### Assignment
Would you write out the entries below word for word, omitting the pictures?

### Supplied data
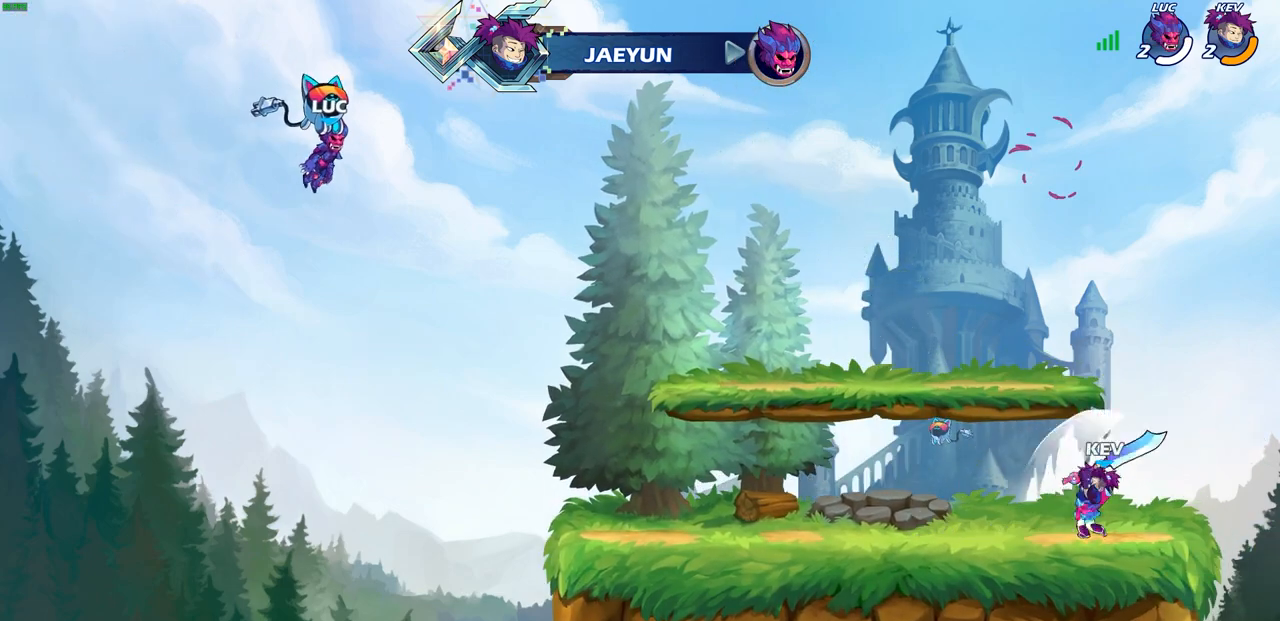
{"buttons": ["SELECT"], "left_stick": "center", "right_stick": "center", "events": [[17, "SELECT", "down"]]}
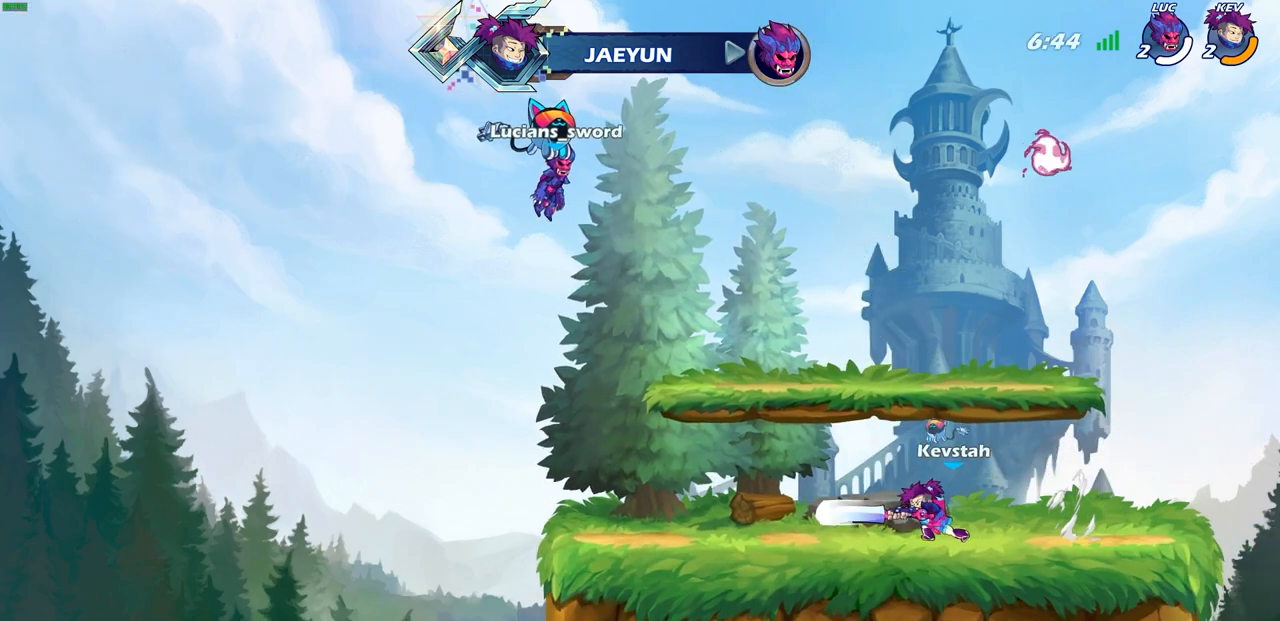
{"buttons": ["SELECT"], "left_stick": "center", "right_stick": "center", "events": []}
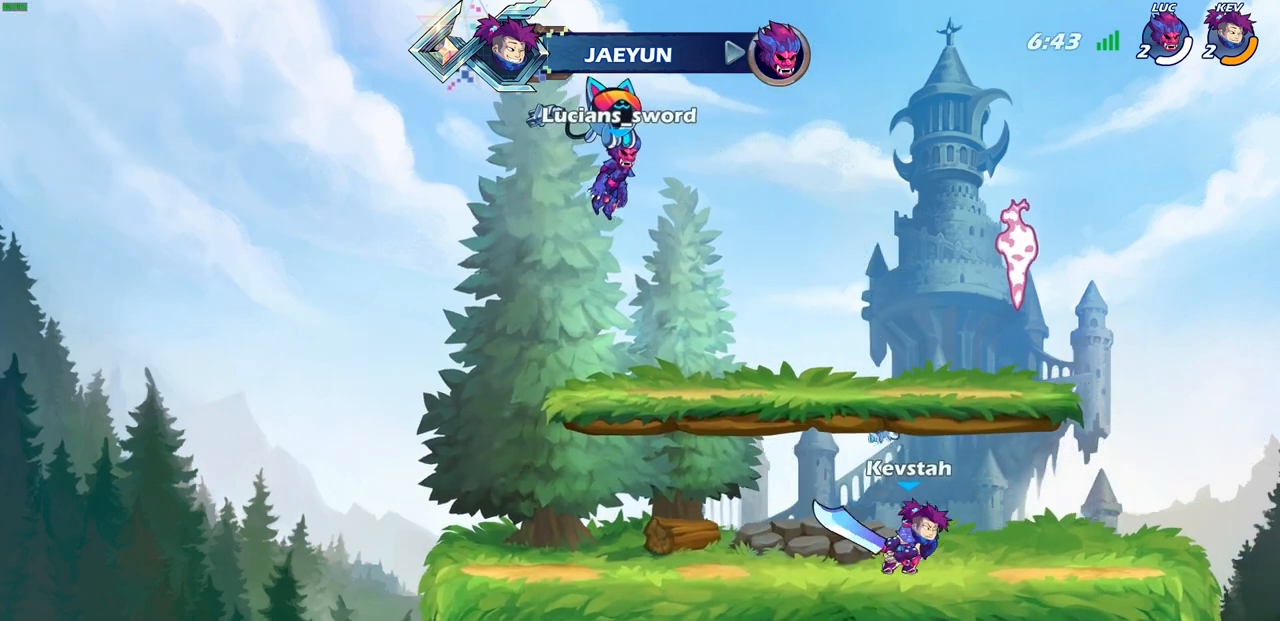
{"buttons": [], "left_stick": "center", "right_stick": "center", "events": [[417, "SELECT", "up"]]}
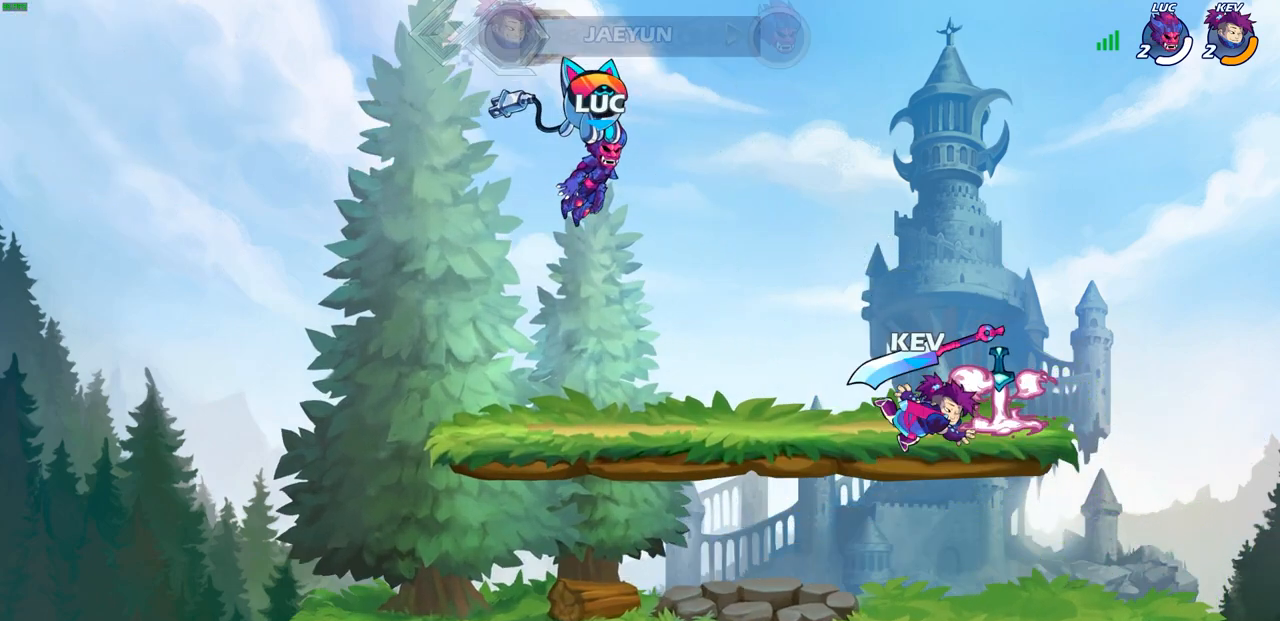
{"buttons": ["SELECT"], "left_stick": "center", "right_stick": "center", "events": [[283, "SELECT", "down"]]}
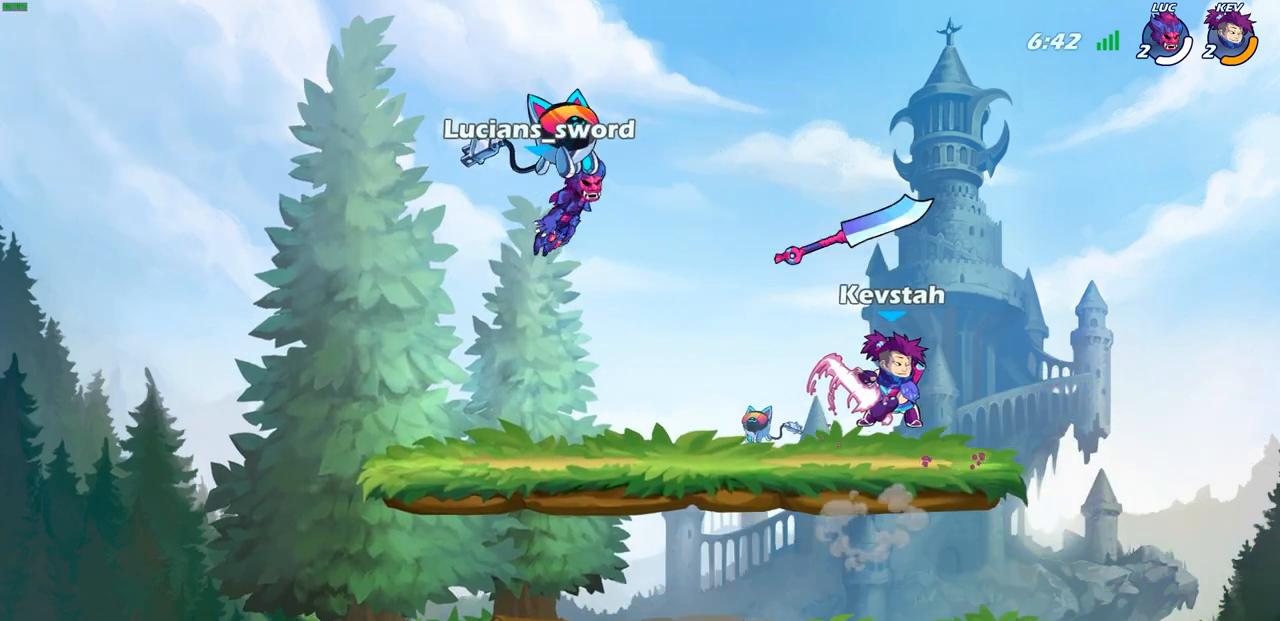
{"buttons": [], "left_stick": "down", "right_stick": "center", "events": [[17, "SELECT", "up"], [500, "left_stick", "down"]]}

### Solved problem
{"buttons": ["SELECT"], "left_stick": "center", "right_stick": "center", "events": [[17, "SELECT", "down"]]}
{"buttons": ["SELECT"], "left_stick": "center", "right_stick": "center", "events": []}
{"buttons": [], "left_stick": "center", "right_stick": "center", "events": [[417, "SELECT", "up"]]}
{"buttons": ["SELECT"], "left_stick": "center", "right_stick": "center", "events": [[283, "SELECT", "down"]]}
{"buttons": [], "left_stick": "down", "right_stick": "center", "events": [[17, "SELECT", "up"], [500, "left_stick", "down"]]}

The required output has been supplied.